I have a dataframe like this:
peakID cytoband start end length 10.388_116 10.193_156 10.401_184 10.214_385
0 Amp_2q37.3_chr2:237990001-242193529 2q37.3 237990001 242193529 4203528 1 0 0 0
1 Del_2q37.3_chr2:226990001-242193529 2q37.3 226990001 242193529 15203528 -1 0 0 0
Notice how peakID
is different, but cytoband
is not. I need to unpivot this table (using a function from pyjanitor
) without keeping peakID
. Currently I do:
import pandas as pd
import pyjanitor
from natsort import natsort_keygen
table = (
table
.drop(columns="peakID")
.pivot_longer(index=["cytoband", "start", "end", "length"],
names_to="sample", values_to="state")
.sort_values(["cytoband", "sample"], key=natsort_keygen())

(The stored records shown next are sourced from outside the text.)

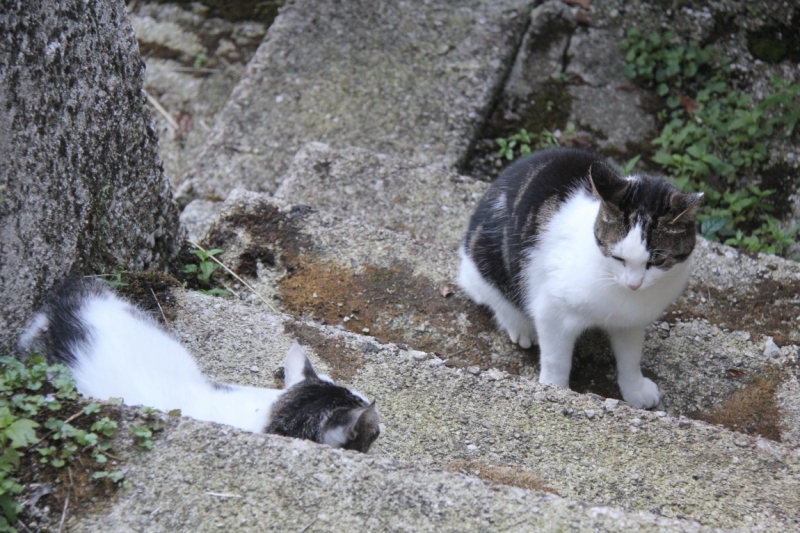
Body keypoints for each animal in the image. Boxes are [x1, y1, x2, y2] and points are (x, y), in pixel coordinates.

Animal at [460, 148, 704, 410]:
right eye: (618, 257)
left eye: (656, 262)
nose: (634, 284)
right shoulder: (551, 310)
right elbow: (556, 360)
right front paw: (555, 390)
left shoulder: (631, 321)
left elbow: (630, 357)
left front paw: (635, 389)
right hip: (486, 260)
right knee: (487, 292)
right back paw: (519, 325)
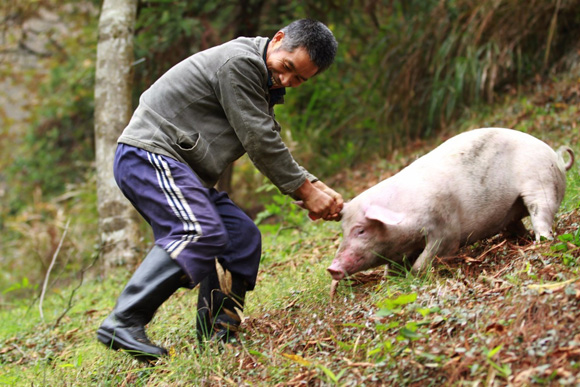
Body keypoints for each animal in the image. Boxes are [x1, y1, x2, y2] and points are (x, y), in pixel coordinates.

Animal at [328, 129, 572, 280]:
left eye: (360, 230)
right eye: (343, 230)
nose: (332, 268)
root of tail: (557, 158)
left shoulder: (445, 228)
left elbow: (426, 259)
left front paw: (416, 274)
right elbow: (392, 267)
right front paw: (389, 280)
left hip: (541, 184)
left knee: (541, 216)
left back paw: (540, 242)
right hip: (511, 212)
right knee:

.remove_columns(["length", "start", "end"])
.set_index("cytoband")
)
And the end result looks like this:
table.loc["2q37.3", :]
Out[36]:
sample state
cytoband
2q37.3 10.193_156 0
2q37.3 10.193_156 0
2q37.3 10.214_385 0
2q37.3 10.214_385 0
2q37.3 10.388_116 1
2q37.3 10.388_116 -1
2q37.3 10.401_184 0
2q37.3 10.401_184 0
The problem lies in the fact that if cytoband
is duplicated in different peakID
s, the resulting table will have the two records (state
) for each sample mixed up (as they don't have the relevant unique ID anymore).
The idea would be to suffix the duplicate records across distinct peakIDs (e.g. "2q37.3_A", "2q37.3_B", but I'm not sure on how to do that with groupby
or pandas in general as I need information from more than one group.
What's the cleanest solution to do this? Existing solutions (or this one) don't really fit.